The attraction to all things textiles is a strong one for me. Long before I trained as a textile artist and fashion designer, I sewed, knit, quilted, embroidered, and crocheted. (My parents refused to support my clothing "habit", so I started sewing my own at age 13.) Long after my training and a career switch out of designing, I remain a serial knitter, and a lover of fiber work. I also love the community that often forms among women who work with their hands in the multi-media of fiber.

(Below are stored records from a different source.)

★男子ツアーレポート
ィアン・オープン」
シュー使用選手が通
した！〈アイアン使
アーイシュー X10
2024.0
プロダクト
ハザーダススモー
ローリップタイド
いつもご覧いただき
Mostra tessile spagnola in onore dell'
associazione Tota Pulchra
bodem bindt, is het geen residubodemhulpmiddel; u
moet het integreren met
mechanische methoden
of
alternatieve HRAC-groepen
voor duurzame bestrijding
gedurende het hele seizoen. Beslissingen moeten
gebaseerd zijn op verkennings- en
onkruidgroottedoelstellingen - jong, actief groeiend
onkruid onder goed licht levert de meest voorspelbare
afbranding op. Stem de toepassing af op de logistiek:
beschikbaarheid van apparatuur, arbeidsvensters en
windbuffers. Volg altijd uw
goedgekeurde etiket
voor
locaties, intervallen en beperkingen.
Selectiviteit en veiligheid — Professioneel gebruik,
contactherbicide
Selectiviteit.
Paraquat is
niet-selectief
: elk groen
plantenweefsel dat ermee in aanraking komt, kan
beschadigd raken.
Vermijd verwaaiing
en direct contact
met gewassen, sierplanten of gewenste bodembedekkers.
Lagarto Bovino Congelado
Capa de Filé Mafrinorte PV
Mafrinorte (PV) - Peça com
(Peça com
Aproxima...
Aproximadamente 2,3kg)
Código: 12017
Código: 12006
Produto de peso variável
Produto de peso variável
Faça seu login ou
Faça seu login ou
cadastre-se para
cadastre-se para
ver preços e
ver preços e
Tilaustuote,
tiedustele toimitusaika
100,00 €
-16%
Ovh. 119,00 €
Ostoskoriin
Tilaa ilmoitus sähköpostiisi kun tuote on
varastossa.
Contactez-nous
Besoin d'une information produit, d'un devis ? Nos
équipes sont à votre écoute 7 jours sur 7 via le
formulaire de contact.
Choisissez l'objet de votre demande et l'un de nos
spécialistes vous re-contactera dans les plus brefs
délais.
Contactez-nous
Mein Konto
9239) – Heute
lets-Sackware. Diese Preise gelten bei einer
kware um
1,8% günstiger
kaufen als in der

These communities have American traditions of quilting bees, sewing circles, knitting store gatherings, this decade’s Stitch ‘n Bitch groups, and most recently Knitta, an activist group which embellishes public structures with knitted cozies.
When looking through work at Artful Home, which I’m lucky enough to have to do as part of my work, I was struck by some commonalities in work – by women artists – referencing Amish quilts.
Amish quilts seem to strike a chord in so many people. For me, the idea of women whose lifestyle demands sobriety creating quilts which reek of exuberance is as compelling a part of the attraction to these quilts as is their dazzling beauty. To create these quilts requires a willingness to “color outside the lines” while maintaining a semblance of order. (Hmm - kind of like the approach of the quilters from Gee's Bend, Alabama.) So when I see these Amish quilts, as I did recently at the DeYoung Museum in San Francisco, I see communities of women, united in purpose, following their own rules, creating things of beauty – their way. Women's work, indeed!